### Task A
Translate this sentence from the text on social media for higher education into Spanish: "You can participate in most channels inexpensively or for free."

● ● ● ● ●

Higher education institutions recognize the need to be on social media and are using those channels for many different purposes. You can participate in most channels inexpensively or for free. Yet, to really be effective, you need to pay to play.

Social Media Pages

First, individual social media channels offer free pages for brands to represent themselves. These pages are relatively easy to set up and offer you the opportunity to control the imagery and content on your page to follow brand standards.

Continually update all of your social media pages as your brand evolves.

Even though the page itself is a free opportunity, organic fan growth is a tough battle to take on. With over 50 million business pages on Facebook alone (Forbes), grabbing the attention of potential fans and increasing awareness of your page is hard to tackle without putting in any budget.

Social media channels allow you to set up campaigns that just focus on growing your fan base. Leverage admissions data, internal recruitment knowledge, and your current audience to create look-alike audiences that mirror those already following you on social or those similar to past applicants.

Be warned- fast growth isn’t always good growth! There is always the temptation to want to grow your fan base quickly, either with a broadly targeted campaign or even paying for fake social media fans. Neither of these options will aid in growing your brand. You’ll be stuck with fake fans that don’t interact with your content and, more importantly, will not become advocates for your institution.

Social Media Postings

Post actively with interesting content to keep your fan base engaged.

Secondly, through each of these social media channels you are able to manage your institution’s conversation. Institutions should represent themselves on each channel to control comment responses, questions, and concerns about their brand.

These posts can help engage your audience and increase brand awareness and understanding, but depending on the channel, your audience may not even see your post. For example, non-sponsored posts on Facebook reach around 16% of a page fans (Forrester). All of that creative input to only reach 16% of your fan base? That stings!

● ● ● ● ●

### Task B
In the saved entries, rewrite the lines starting with the line that contains "Jum'at, 7 Agustus 2026" and going on through the line that contains "Ersatzteile" as a JSON list of strings, one string per line. Leave the pictures out of the list.

Saved entries:
● ● ● ● ●

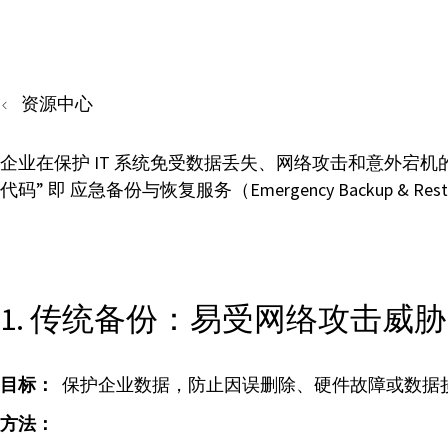
资源中心
企业在保护 IT 系统免受数据丢失、网络攻击和意外宕
代码” 即 应急备份与恢复服务（Emergency Backup &
1. 传统备份：易受网络攻击威胁
目标：
保护企业数据，防止因误删除、硬件故障或数据
方法：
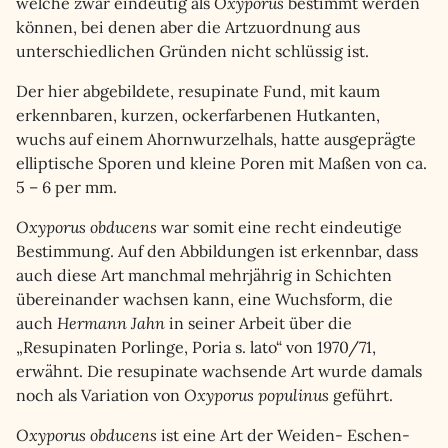
welche zwar eindeutig als
Oxyporus
bestimmt werden
können, bei denen aber die Artzuordnung aus
unterschiedlichen Gründen nicht schlüssig ist.
Der hier abgebildete, resupinate Fund, mit kaum
erkennbaren, kurzen, ockerfarbenen Hutkanten,
wuchs auf einem Ahornwurzelhals, hatte ausgeprägte
elliptische Sporen und kleine Poren mit Maßen von ca.
5 – 6 per mm.
Oxyporus obducens
war somit eine recht eindeutige
Bestimmung. Auf den Abbildungen ist erkennbar, dass
auch diese Art manchmal mehrjährig in Schichten
übereinander wachsen kann, eine Wuchsform, die
auch
Hermann Jahn
in seiner Arbeit über die
„Resupinaten Porlinge, Poria s. lato“ von 1970/71,
erwähnt. Die resupinate wachsende Art wurde damals
noch als Variation von
Oxyporus populinus
geführt.
Oxyporus obducens
ist eine Art der Weiden- Eschen-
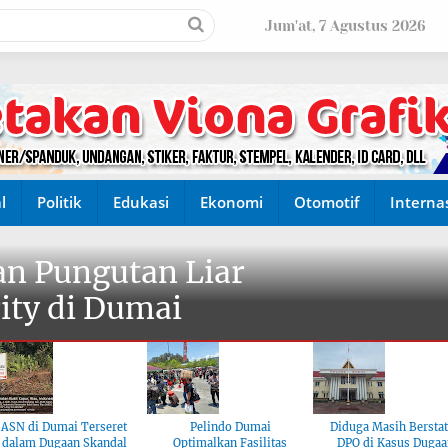
Jum'at, 7 Agustus 2026
l
Politik
Edukasi
Ekonomi
Otomotif
Interna
n Pungutan Liar
ity di Dumai
ASN di Dumai Terseret
Pelindo Dumai
Diduga Masih Bersta
dalam Dugaan Skandal
Optimalkan Fasilitas
DPO di Kasus Dugaa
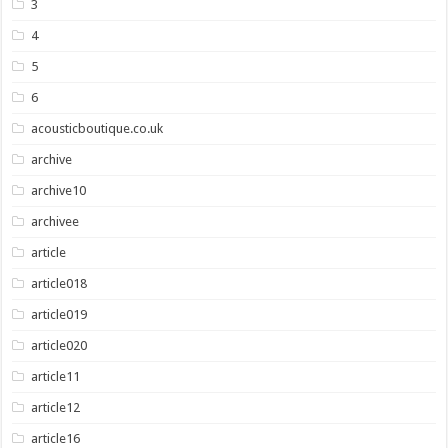
3
4
5
6
acousticboutique.co.uk
archive
archive10
archivee
article
article018
article019
article020
article11
article12
article16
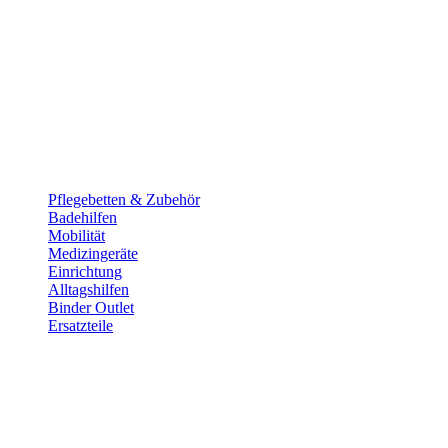
Pflege­betten & Zubehör
Badehilfen
Mobilität
Medizingeräte
Einrichtung
Alltags­hilfen
Binder Outlet
Ersatzteile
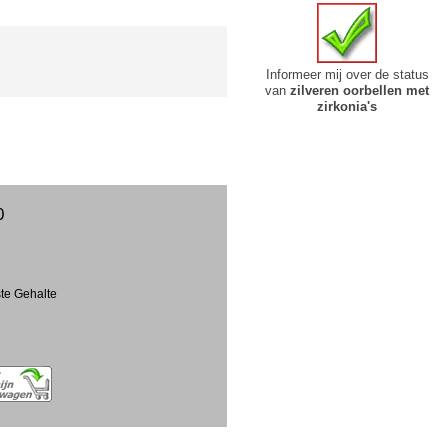
Informeer mij over de status
van
zilveren oorbellen met
zirkonia's
0
ste Gehalte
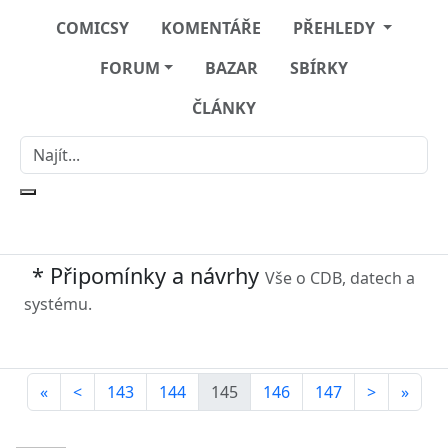
COMICSY
KOMENTÁŘE
PŘEHLEDY
FORUM
BAZAR
SBÍRKY
ČLÁNKY
* Připomínky a návrhy
Vše o CDB, datech a
systému.
«
<
143
144
145
146
147
>
»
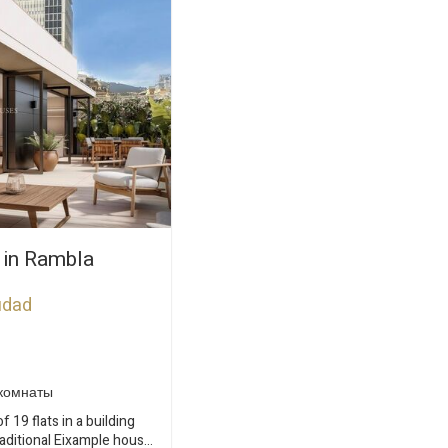
s in Rambla
udad
комнаты
f 19 flats in a building
raditional Eixample house,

● ● ● ● ●

### Your solution A
Puedes participar en la mayoría de los canales de forma económica o gratuita.

### Your solution B
[
  "Jum'at, 7 Agustus 2026",
  "l",
  "Politik",
  "Edukasi",
  "Ekonomi",
  "Otomotif",
  "Interna",
  "n Pungutan Liar",
  "ity di Dumai",
  "ASN di Dumai Terseret",
  "Pelindo Dumai",
  "Diduga Masih Bersta",
  "dalam Dugaan Skandal",
  "Optimalkan Fasilitas",
  "DPO di Kasus Dugaa",
  "3",
  "4",
  "5",
  "6",
  "acousticboutique.co.uk",
  "archive",
  "archive10",
  "archivee",
  "article",
  "article018",
  "article019",
  "article020",
  "article11",
  "article12",
  "article16",
  "Pflege­betten & Zubehör",
  "Badehilfen",
  "Mobilität",
  "Medizingeräte",
  "Einrichtung",
  "Alltags­hilfen",
  "Binder Outlet",
  "Ersatzteile"
]